DOCUMENT SOURCE>
==================================================

Concernant les relations avec la France, la loi stipule que « l’Etat français assume la responsabilité juridique de son passé colonial en Algérie et les conséquences tragiques qui en découlent ». Elle précise aussi que « l’Etat algérien œuvre par tous les moyens et les mécanismes juridiques et judiciaires dans un cadre garantissant la reconnaissance officielle de l’Etat français de son passé colonial. »

Le texte prévoit également que l’Algérie réclame à la France « la décontamination des sites des explosions nucléaires des radiations », « la remise des cartes des sites des explosions nucléaires, des essais chimiques et des mines terrestres implantées » ainsi que « l’indemnisation des victimes des préjudices causés par les explosions nucléaires et les mines terrestres ainsi que leurs ayants droit. »

L’Etat algérien œuvre aussi « à la restitution des biens du Trésor dérobés », « pour la restitution de toutes les valeurs matérielles et morales spoliées et/ou transférées hors du territoire algérien, y compris les archives nationales » et « à la récupération des dépouilles des symboles de la résistance, du mouvement national et de la Révolution de libération ».

Le décret souligne également que « l’Etat garantit la dignité de tous les algériens ayant contribué, directement ou indirectement, à la lutte contre la colonisation française, que ce soit au cours de la résistance populaire, du mouvement national ou de la Révolution de libération ».

Le texte consacre enfin un chapitre aux dispositions pénales. « Outre l’interdiction d’exercer les droits civiques, civils, politiques et de famille, est puni de la réclusion criminelle de cinq (5) ans à dix (10) ans et d’une amende de (500.000 DA) à (1.000.000 DA), quiconque fait la promotion de la colonisation à travers une activité médiatique, académique, culturelle ou politique dans le but de relancer, de diffuser et/ou de faire l’apologie des idées coloniales et de nier leur caractère criminel », prévoit le texte.

Le décret précise également : « Est puni d’un emprisonnement de trois (3) ans à cinq (5) ans et d’une amende de (100.000 DA) à (500.000 DA), quiconque glorifie la colonisation par parole, acte, geste, écrit, dessin, ou par la diffusion de vidéos ou d’images, ou d’enregistrements audio dans le but de justifier ou de faire l’apologie de la colonisation française. En cas de récidive, la peine est portée au double ».

==================================================

DONNÉES D'ENTRÉE>

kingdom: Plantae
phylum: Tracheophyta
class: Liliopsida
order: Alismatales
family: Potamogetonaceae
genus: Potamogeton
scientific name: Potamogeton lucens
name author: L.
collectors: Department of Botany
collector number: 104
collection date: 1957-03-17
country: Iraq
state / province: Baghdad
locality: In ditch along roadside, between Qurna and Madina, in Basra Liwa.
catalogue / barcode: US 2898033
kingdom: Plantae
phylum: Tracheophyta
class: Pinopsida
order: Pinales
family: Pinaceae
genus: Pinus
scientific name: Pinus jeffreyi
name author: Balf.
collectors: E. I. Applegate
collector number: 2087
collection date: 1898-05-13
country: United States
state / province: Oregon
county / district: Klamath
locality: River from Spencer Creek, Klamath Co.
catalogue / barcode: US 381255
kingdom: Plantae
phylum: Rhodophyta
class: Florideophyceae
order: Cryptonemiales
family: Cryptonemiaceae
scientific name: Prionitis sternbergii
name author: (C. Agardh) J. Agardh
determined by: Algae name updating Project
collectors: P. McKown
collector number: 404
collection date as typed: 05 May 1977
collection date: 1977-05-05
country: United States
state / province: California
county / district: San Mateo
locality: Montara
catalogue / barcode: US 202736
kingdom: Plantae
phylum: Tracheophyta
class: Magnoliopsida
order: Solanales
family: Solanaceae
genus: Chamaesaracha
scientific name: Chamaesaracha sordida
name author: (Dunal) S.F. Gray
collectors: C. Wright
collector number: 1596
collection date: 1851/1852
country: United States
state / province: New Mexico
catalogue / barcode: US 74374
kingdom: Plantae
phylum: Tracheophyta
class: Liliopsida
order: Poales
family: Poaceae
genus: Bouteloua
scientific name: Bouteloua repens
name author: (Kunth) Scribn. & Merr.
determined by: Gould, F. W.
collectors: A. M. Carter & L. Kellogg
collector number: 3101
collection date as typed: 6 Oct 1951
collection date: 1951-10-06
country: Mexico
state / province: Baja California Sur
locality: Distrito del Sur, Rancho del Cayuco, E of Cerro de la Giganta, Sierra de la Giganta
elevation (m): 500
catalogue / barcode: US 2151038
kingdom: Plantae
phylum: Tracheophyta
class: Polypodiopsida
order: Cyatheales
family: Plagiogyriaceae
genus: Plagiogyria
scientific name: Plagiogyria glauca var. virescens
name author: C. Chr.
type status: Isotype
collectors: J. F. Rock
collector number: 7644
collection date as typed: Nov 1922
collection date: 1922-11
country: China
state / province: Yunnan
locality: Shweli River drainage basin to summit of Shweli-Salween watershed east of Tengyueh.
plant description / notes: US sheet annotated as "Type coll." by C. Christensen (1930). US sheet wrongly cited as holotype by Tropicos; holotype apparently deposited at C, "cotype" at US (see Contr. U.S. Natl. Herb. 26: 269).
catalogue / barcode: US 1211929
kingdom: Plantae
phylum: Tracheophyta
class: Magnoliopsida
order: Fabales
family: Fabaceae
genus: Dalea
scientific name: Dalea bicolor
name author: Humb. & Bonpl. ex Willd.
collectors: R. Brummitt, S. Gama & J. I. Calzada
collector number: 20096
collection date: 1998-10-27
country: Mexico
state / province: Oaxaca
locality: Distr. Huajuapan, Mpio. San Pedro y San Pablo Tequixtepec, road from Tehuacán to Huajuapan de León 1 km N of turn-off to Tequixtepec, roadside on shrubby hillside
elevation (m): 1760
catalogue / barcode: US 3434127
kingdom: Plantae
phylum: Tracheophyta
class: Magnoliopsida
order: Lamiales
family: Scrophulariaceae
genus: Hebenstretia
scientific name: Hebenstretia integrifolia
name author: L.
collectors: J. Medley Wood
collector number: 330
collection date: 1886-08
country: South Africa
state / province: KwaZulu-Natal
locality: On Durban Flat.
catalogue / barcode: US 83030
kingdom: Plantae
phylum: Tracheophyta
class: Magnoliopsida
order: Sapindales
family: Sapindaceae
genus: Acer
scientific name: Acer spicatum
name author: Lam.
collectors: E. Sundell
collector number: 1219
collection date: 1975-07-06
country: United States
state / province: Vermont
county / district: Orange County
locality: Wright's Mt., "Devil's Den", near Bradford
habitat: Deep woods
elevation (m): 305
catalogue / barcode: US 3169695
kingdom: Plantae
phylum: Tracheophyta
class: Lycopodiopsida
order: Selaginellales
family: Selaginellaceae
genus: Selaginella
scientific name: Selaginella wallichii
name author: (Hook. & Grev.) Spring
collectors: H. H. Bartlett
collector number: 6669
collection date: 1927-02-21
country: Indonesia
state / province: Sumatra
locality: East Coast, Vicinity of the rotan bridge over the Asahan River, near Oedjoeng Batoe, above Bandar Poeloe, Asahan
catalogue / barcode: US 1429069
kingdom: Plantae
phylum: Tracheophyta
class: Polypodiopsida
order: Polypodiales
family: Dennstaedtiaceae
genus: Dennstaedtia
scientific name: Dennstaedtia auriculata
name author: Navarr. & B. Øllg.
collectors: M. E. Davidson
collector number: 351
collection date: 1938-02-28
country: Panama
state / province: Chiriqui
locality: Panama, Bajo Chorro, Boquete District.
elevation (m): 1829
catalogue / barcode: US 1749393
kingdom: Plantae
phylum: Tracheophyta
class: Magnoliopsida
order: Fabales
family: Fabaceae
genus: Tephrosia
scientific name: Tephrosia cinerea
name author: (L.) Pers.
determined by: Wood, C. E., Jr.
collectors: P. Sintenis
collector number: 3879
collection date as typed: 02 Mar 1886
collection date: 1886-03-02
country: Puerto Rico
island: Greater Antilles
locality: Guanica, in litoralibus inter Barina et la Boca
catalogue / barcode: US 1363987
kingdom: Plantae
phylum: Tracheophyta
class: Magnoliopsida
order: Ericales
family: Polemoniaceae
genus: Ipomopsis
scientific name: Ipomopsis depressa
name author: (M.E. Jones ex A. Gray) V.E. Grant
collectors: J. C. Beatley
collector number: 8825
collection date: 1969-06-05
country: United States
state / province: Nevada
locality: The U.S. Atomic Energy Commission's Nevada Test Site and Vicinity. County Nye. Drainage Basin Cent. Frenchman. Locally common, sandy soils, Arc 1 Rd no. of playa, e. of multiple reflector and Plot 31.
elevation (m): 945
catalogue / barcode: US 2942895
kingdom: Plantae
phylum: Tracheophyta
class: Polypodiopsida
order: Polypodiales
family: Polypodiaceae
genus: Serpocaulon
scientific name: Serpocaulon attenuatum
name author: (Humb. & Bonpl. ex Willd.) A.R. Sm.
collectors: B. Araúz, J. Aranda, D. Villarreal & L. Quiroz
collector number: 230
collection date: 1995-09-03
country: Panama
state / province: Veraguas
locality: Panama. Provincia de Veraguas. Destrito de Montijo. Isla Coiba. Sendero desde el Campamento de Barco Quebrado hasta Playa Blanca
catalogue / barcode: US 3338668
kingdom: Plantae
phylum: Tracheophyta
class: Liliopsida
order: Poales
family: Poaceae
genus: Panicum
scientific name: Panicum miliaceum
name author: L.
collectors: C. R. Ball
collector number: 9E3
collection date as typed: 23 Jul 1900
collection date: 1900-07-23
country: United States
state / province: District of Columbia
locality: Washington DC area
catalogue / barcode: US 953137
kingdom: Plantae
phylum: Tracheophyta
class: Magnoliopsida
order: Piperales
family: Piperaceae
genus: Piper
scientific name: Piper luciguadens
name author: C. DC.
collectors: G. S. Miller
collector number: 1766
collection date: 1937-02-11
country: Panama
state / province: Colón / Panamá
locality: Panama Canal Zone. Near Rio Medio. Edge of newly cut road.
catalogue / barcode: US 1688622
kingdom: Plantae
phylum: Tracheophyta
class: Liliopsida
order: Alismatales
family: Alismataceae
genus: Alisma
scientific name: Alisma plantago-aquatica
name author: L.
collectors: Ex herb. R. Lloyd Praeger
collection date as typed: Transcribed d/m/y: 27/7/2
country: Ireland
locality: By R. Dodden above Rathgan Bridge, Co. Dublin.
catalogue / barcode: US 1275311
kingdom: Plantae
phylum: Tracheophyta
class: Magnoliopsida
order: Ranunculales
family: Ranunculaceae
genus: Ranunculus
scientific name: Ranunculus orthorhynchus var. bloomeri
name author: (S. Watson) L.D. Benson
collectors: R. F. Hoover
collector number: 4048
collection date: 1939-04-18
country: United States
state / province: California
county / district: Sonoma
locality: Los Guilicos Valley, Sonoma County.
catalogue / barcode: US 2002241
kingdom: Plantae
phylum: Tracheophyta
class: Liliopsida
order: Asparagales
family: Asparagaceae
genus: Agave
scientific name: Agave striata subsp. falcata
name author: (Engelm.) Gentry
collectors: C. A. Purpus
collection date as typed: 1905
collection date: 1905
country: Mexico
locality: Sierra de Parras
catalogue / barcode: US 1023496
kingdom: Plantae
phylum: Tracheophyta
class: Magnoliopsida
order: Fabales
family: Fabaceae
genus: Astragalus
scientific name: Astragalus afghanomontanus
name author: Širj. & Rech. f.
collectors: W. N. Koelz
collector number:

==================================================

EXERCICE>
Poursuivez le texte sur la loi algérienne relative au passé colonial français, en reprenant après sa dernière phrase. Les items ne servent pas à ce travail.

RÉSULTAT>
Le texte ajoute que « sont passibles de la réclusion criminelle de cinq (5) ans à dix (10) ans et d’une amende de (500.000 DA) à (1.000.000 DA), les actes prévus aux articles 14 et 15 ci-dessus, lorsqu’ils sont commis par un agent public, ou au sein des établissements éducatifs et scientifiques, ou par voie des médias. »

« Sont passibles d’un emprisonnement de deux (2) ans à cinq (5) ans et d’une amende de (200.000 DA) à (500.000 DA), tous propos, actes, gestes, écrits, dessins, diffusions de vidéos, d’images ou d’enregistrements sonores visant à faire l’apologie du rôle des personnes visées à l’article 6 ci-dessus, et/ou à justifier leur collaboration avec le colonialisme français, et/ou à nier leur rôle contre la lutte et le combat pour le recouvrement de la souveraineté nationale, pour quelque motif que ce soit. En cas de récidive, la peine est portée au double ».

Le décret précise aussi : « Est passible d’un emprisonnement de deux (2) ans à cinq (5) ans, tout injure, insulte, outrage ou atteinte à l’honneur commis contre une personne ou un groupe de personnes en raison de leur engagement ou de leur lutte pour le recouvrement de la souveraineté nationale. »

Enfin, la loi prévoit : « Est puni d’un emprisonnement d’un (1) an à trois (3) ans et d’une amende de (200.000 DA) à (500.000 DA), quiconque utilise, par voie verbale, écrite ou visuelle, par tout moyen ou support de diffusion, un surnom ou une appellation dégradante à connotation coloniale susceptible de porter atteinte à la dignité des individus ou des groupes. En cas de récidive, la peine est portée au double ».